How to Remotely Debug Django Apps Hosted in EC2 with Pycharm

Remote debugging is a pretty sweet addition to your dev toolbelt, but sadly the amount of documentation out there on how to debug django apps running on EC2 is very scarce. Sight no more! This Karumi contribution is here to throw some light on this matter! 

Pycharm is by far the best IDE to develop django apps, offering a very nice set of features to do remote debugging. It’s worth every dollar you spend on it.

This guide assumes that you have the keys to connect to your EC2 instance and that you have a django application deployed directly in EC2 of through Amazon Beanstalk. If you are using autoscaling and have more than one instance, you might need to repeat the request until you hit the instance you chose as the remote interpreter. You can check the official AWS documentation.

This is how awesome django app looks like:


1 - Get the public IP of your EC2 instance.

Just go to the EC2 panel, select Instances, click on the appropriate instance and click Connect (yeah, the IP shows up at the bottom but as we will be using this later, we rather do it this way).


You will then see this window:


Make sure to keep this window open as we will be copying and pasting stuff from it. Also, make sure to connect to your EC2 instance following the following instructions.

2 - Setup the remote python interpreter from your EC2 instance.

Just go to your project’s Preferences and select Python Interpreters, click on the cog in the upper right corner and select Add Remote.


Go ahead and fill up the form, it’s pretty straightforward.


The only “special” thing here is the python interpreter path.
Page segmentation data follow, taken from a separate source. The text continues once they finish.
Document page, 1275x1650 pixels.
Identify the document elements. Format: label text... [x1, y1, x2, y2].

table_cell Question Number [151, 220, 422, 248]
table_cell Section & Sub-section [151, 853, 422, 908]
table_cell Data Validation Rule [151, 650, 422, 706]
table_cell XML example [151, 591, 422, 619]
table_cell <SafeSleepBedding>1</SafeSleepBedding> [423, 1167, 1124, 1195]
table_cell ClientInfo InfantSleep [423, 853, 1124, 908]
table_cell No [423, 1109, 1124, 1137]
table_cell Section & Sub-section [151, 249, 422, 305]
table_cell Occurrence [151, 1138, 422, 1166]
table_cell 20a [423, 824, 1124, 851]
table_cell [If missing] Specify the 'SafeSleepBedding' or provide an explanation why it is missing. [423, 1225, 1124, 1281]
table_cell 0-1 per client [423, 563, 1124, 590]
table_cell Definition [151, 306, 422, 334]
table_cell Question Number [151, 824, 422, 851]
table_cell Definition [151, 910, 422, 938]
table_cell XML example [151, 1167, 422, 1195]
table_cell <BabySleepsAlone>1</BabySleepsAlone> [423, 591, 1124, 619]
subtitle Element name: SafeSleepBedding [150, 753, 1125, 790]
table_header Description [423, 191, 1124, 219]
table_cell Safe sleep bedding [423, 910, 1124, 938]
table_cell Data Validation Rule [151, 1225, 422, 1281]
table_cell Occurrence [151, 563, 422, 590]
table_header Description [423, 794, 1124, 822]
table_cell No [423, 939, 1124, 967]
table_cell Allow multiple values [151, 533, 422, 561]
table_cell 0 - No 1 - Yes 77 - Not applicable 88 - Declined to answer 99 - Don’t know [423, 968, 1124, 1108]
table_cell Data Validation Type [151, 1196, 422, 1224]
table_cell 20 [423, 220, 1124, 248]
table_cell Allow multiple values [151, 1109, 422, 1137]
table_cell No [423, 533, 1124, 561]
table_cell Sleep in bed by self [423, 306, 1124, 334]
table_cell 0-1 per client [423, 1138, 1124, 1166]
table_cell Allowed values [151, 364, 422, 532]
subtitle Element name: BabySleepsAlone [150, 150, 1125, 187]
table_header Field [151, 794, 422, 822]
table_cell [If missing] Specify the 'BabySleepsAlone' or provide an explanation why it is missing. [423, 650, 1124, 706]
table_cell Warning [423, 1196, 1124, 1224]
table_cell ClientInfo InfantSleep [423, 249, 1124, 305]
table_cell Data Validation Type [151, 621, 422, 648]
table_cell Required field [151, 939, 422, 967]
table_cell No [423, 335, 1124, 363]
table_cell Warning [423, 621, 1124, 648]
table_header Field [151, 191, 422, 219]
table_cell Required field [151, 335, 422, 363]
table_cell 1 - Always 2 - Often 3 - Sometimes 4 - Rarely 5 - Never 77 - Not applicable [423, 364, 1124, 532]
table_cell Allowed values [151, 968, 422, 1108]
You can figure this out for yourself by connecting  to your instance, loading the virtualenv and asking for the python interpreter path, just like this:


Now pycharm will start setting up the helpers on the remote machine. This might take a while. By the end of the process you should have the interpreter setup in your pycharm.

3 - Edit the Run/Debug configurations.

Click Edit Configurations from the dropdown menu in the upper-right corner: 


We will need to configure some stuff here!

First, make sure that the just configured python interpreter is selected.


Next, we need to pass along all the environment variables that Amazon passes to our django code. We can check which ones they are by executing

$ cat /opt/python/current/env

in the EC2 instance.


As this is a very simple app, you will only need the settings module. However, if you use RDS, S3 or similar services you might need to pass many more environment variables (even the AWS access and secret to interact with Amazon services though boto). You don’t need to pass PYTHONPATH nor PATH.

Now go to pycharm and click on the Environment Variables … icon and add the names and the values there. This is how it will look like:


Additionally, we have to add the mapping path so pycharm is able to associate files in the EC2 instance with correspondent files in our local machine. To figure out where the code is lacted in the EC2 instance we just do

$ ls -la /opt/python/current

This is the output in our case:


This folder contains an app folder that contains the django app. So the mapping path would be something like this:

/your/path/to/your/django/application <-> /opt/python/bundle/3/app

Now go to pycharm and click on the Path Mappings … iconThis is how it will look like:


Finally set the host as so django is able to listen all IPs and the port to 8000 (or any port that you are currently not using). The reason is that pycharm will start a development server using this data, and we want that server to listen to all requests coming through the port 8000.

You can click now OK and save the configuration, but we are not done yet, one last step to go!

4 - Open port 8000 in your EC2’s security group.

This is the last step! Just go to your instance’s security group (you can access to it directly from the EC2 instance details panel) and open port 8000.


5 - Enjoy!

Now you can click on the Debug icon in pycharm and you will see something like this in the debug console:


Cool! Now let’s set a breakpoint in the only view of this application. Go to the browser and open If everything went well, you will see something like this in pycharm:


Wohooo!!! From here on it’s just a regular debugging session where you can step over, evaluate, etc.


And that’s it! We truly hope this guide will be of your help.

- Davide & Alberto on behalf of all Karumies.